Instructions for the task:
In the excerpt about drama school, what one word did David Hammond use to describe the monologue from Romeo and Juliet?

Document text:
'''

I was surprised he'd taken it so well. I expected more of a fight.

But that night, when I got back to my apartment, I saw Ned's car driving slowly down my block as I made my way inside, and my answering machine was full of hang-up calls.

Meanwhile, Graham and I had been spending a lot of time together, rehearsing and running lines for
The Glass Menagerie
. In the wake of this weirdness with Ned, I kept thinking back to the time Graham had told me he had a thing for me. He'd stop by my place for a cup of coffee or we'd pop out for drinks. We had a lot of laughs, and though I didn't know if he still cared for me that way, I found myself wondering more and more if he did.

One night, after a rehearsal in my kitchen, Leslie left and Graham lingered. I told him that I thought about him a lot. He said he still felt the same way he had back when we were scene partners. We discussed it all in a logical, grown-up way—and decided we shouldn't get involved, just remain friends. He'd had a bad breakup recently, and I had just dumped Ned. It seemed best not to plunge into a relationship when the rose garden was littered with our victims.

Rehearsals complete, we performed
The Glass Menagerie
and received a fair amount of criticism. Ethan felt that I was too resilient as Laura. I had been too afraid to go too far with the character's disability. I didn't want her to be a victim. Allen said that it was a “tragic mistake” to have made in my performance. But he praised other things and he cried through a couple of scenes, so I thought he'd been moved a little.

“This is the place where Wendy should be allowed to branch out and play roles of depth and power! Not wallflower parts,” our voice teacher, Bonnie, said somewhat angrily, zeroing in on what would become one of my biggest
challenges at school, and my bête noire: I was in jeopardy of being typecast as ingenues because of my height and sweet appearance. My whole life, people had called me “flower” or “butterfly” or patted me on the head as if I were a kitten.

I often felt that I shared something with Bonnie: we were both little people who were big inside and pissed off about the way other people saw us and treated us because of our size. When I had performed a monologue from
Romeo and Juliet
for David Hammond, an expert teacher of interpreting Shakespeare, he told me that it was “cute.” That was all—dismissing me in one little, and little-sounding, word. I was furious and embarrassed, trying to pretend I didn't care what he'd said even as my face turned red and my ears prickled with anger.

After the feedback on
The Glass Menagerie
, I was determined to change the faculty's perception of me by working in scene class on ballsy women—Marlene in Caryl Churchill's
Top Girls
, a cutthroat executive who's given her child to her housewife sister to raise; Irene in
Idiot's Delight
, a pathological liar and con artist; even Shakespeare's Cleopatra, who was larger-than-life and a drama queen. I also started working with Bonnie, when we both had time, on a
Richard III
speech that was filled with fury and darkness.

“This is some of the best work I've seen you do, Wendy.” She beamed at me. “I see all the rage inside the character, and your voice dropped to a lower octave as well! Excellent.”

'''

Extracted material:

'''

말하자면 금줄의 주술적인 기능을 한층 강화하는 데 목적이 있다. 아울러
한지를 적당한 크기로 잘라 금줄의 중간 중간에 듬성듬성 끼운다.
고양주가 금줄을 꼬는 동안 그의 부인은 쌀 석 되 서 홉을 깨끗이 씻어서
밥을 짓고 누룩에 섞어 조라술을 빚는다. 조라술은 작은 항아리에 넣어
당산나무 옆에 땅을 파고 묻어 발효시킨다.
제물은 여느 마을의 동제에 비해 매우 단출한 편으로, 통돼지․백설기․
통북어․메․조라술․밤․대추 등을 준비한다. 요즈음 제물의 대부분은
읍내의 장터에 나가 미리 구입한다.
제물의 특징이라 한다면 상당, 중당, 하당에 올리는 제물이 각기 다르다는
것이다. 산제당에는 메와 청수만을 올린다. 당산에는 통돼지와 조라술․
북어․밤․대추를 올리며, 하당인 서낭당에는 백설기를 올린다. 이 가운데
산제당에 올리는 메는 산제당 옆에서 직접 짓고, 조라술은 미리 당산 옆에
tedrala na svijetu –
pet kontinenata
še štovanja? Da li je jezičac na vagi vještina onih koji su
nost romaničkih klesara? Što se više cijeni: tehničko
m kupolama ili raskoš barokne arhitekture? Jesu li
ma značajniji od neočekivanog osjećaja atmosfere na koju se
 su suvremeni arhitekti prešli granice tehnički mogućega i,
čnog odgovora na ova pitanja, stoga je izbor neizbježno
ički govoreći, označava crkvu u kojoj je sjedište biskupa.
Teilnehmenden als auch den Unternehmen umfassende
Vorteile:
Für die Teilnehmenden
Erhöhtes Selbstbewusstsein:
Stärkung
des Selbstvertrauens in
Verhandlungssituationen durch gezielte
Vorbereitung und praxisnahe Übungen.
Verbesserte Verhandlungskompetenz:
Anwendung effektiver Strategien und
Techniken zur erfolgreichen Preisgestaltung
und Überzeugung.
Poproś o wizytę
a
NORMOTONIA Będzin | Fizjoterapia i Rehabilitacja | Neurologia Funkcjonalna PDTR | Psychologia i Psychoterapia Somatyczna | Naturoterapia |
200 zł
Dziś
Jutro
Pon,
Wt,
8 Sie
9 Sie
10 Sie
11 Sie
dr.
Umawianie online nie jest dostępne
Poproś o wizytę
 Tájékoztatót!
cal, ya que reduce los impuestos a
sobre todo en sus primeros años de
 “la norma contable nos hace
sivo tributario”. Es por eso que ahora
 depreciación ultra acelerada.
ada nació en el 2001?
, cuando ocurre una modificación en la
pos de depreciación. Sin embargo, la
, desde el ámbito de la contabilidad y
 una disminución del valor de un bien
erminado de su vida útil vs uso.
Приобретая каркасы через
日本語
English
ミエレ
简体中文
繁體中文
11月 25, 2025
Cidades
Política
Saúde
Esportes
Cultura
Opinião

'''

Answer:
"Cute."